Niemal równie przerażające sceny miały miejsce w piwnicach lwowskich więzień. Jak zauważył niemiecki specjalista medycyny sądowej, „sufity były zbryzgane krwią”, a ciała leżały w stosach „po cztery lub pięć na podłogach piwnic”. W jednej z więziennych piwnic warstwa zaschniętej krwi miała dwadzieścia centymetrów grubości.
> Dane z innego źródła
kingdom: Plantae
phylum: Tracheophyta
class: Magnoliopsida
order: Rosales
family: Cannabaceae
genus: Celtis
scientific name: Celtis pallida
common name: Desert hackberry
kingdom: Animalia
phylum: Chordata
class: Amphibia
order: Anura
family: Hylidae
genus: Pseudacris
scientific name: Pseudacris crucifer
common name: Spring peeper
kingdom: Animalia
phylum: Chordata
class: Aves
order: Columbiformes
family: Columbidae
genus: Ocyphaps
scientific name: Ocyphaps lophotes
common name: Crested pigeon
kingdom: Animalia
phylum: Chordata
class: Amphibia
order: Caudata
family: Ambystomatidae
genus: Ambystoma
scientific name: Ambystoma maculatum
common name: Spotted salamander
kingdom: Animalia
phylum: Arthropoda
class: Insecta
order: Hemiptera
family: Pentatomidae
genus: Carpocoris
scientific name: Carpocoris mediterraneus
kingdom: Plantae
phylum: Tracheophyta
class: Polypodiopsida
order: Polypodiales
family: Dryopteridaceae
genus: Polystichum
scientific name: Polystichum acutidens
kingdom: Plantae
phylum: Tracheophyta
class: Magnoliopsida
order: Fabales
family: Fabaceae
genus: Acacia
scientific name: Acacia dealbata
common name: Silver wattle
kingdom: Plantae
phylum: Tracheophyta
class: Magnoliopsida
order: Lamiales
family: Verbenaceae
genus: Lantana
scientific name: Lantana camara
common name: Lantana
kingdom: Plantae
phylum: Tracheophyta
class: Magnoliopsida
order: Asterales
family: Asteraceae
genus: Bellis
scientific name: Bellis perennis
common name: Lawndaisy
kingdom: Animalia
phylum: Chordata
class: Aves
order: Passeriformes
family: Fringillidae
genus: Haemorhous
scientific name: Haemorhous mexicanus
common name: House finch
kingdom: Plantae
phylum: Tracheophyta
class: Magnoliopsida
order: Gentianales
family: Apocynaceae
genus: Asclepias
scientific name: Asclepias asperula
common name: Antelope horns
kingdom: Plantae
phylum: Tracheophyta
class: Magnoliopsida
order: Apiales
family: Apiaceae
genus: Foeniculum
W innej, od której rozpoczęto mordowanie więźniów, ciała znajdowały się w najbardziej zaawansowanym stanie rozkładu – „zastygłe zwłoki tworzyły warstwę lepkiej masy”.
Zgodnie z oficjalnym raportem armii niemieckiej we Lwowie NKWD z zimną krwią zamordowało 3500 więźniów politycznych. Nawet Rosjanie w swoich źródłach przyznają się do „egzekucji” 2464 osób. Nic dziwnego zatem, że Niemcy zostali we Lwowie powitani jako wyzwoliciele spod morderczego reżimu Stalina.
Czytaj też: Tak torturowało i zabijało NKWD
Drugi Katyń
Takie wydarzenia rozgrywały się za radziecką linią frontu podczas niemieckiej inwazji na Białoruś i Ukrainę. Po zdobyciu położonego o 140 kilometrów na wschód od Lwowa Tarnopola (dzisiejszy ukraiński Ternopil), w którym znajdowało się dowództwo Frontu Południowo-Zachodniego, Niemcy znaleźli 200 trupów w piwnicy więzienia i kolejne 300 ciał wrzuconych do płytkiego, prowizorycznego grobu wykopanego przez NKWD na żydowskim cmentarzu. Wraz z polskimi i ukraińskimi ofiarami pochowanych zostało trzech pilotów Luftwaffe – siepacze Berii uznali chyba, że cmentarz żydowski jest dla Niemców hańbiącym miejscem pochówku.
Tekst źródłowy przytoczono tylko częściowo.